TASK OBJECTIVE
What is the number of lines below that contain the string "like"? Give it and nothing else.

DATA FOR THE TASK

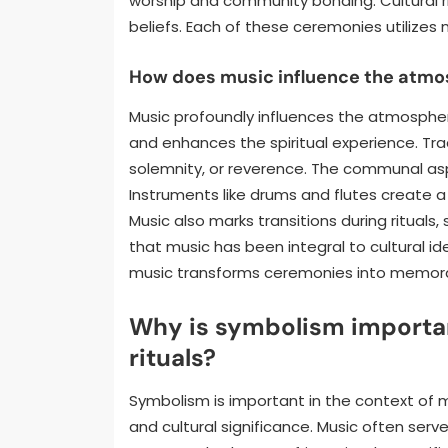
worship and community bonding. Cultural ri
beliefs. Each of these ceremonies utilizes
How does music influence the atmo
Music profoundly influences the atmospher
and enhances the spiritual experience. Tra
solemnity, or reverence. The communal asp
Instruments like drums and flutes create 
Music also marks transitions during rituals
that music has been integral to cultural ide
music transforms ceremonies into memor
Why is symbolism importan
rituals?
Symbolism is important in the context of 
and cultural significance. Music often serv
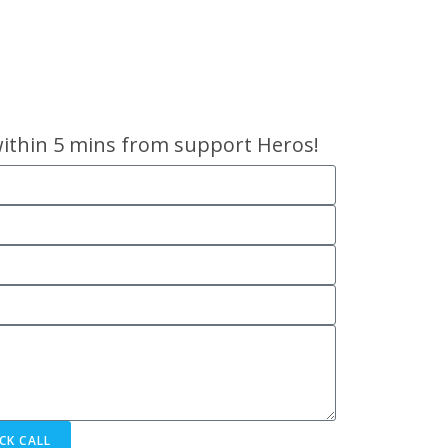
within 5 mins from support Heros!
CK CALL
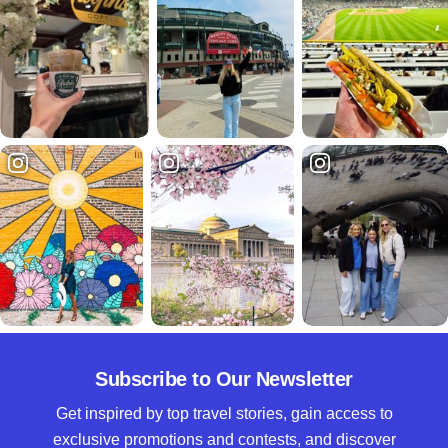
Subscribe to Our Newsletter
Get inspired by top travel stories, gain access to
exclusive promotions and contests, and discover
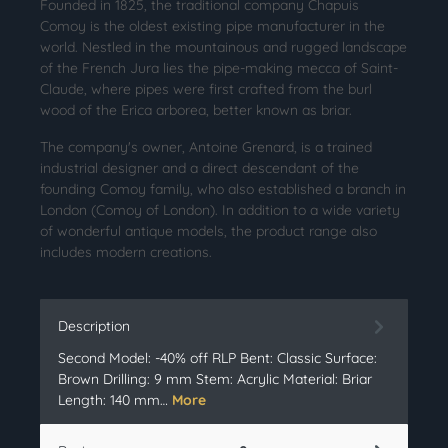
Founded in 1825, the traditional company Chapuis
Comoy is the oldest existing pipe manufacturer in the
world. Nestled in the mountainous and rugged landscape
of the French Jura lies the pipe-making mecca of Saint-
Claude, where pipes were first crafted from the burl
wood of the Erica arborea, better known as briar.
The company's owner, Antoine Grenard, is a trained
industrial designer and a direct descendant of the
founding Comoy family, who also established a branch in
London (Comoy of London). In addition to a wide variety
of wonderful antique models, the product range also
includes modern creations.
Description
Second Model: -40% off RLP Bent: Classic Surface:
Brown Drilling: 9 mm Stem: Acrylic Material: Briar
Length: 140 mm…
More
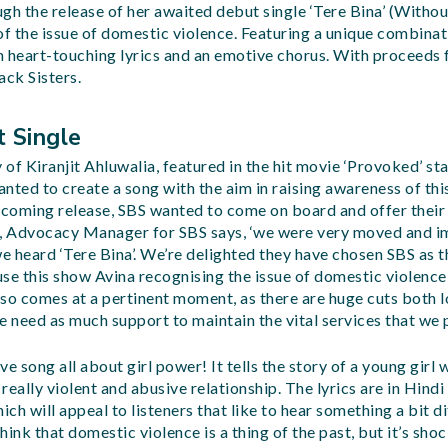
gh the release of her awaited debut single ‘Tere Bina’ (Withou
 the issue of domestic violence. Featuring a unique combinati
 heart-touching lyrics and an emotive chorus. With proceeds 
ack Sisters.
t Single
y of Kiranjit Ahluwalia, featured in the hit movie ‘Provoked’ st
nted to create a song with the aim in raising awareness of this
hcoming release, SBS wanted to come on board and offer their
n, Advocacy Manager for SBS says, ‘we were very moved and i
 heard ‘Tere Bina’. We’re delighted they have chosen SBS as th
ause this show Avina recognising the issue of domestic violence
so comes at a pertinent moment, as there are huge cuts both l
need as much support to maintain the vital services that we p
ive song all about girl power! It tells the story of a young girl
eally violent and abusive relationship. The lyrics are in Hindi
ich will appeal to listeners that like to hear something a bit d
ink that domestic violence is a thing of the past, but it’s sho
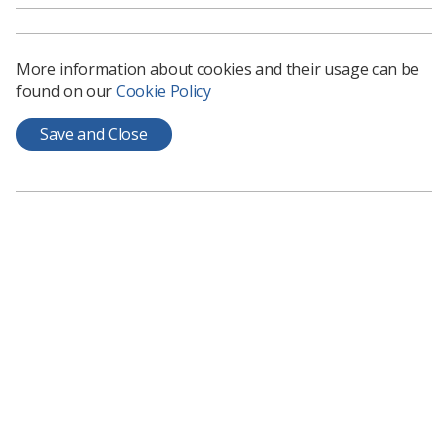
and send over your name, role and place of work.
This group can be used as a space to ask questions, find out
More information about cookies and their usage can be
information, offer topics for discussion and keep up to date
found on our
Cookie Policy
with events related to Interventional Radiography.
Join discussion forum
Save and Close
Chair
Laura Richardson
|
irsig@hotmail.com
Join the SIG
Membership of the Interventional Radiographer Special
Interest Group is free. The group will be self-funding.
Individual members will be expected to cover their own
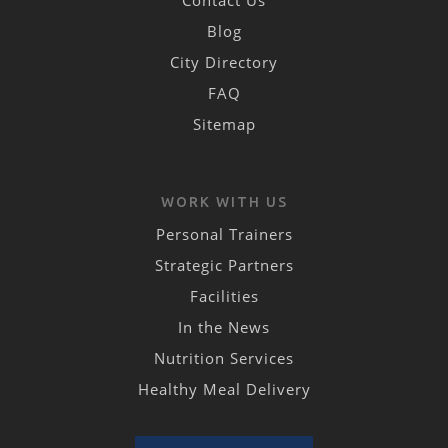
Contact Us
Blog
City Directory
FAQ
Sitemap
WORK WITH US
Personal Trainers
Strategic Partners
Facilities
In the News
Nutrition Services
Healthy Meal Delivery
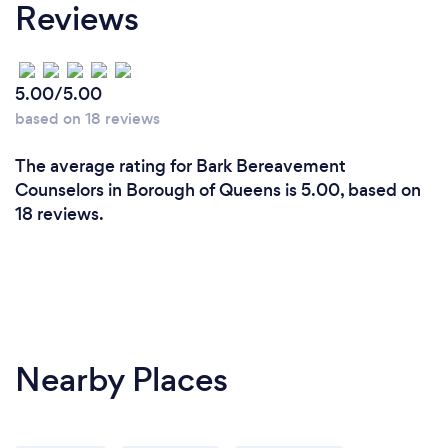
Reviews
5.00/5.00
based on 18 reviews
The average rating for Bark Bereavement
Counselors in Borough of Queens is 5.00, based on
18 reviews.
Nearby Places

FINAL ANSWER
2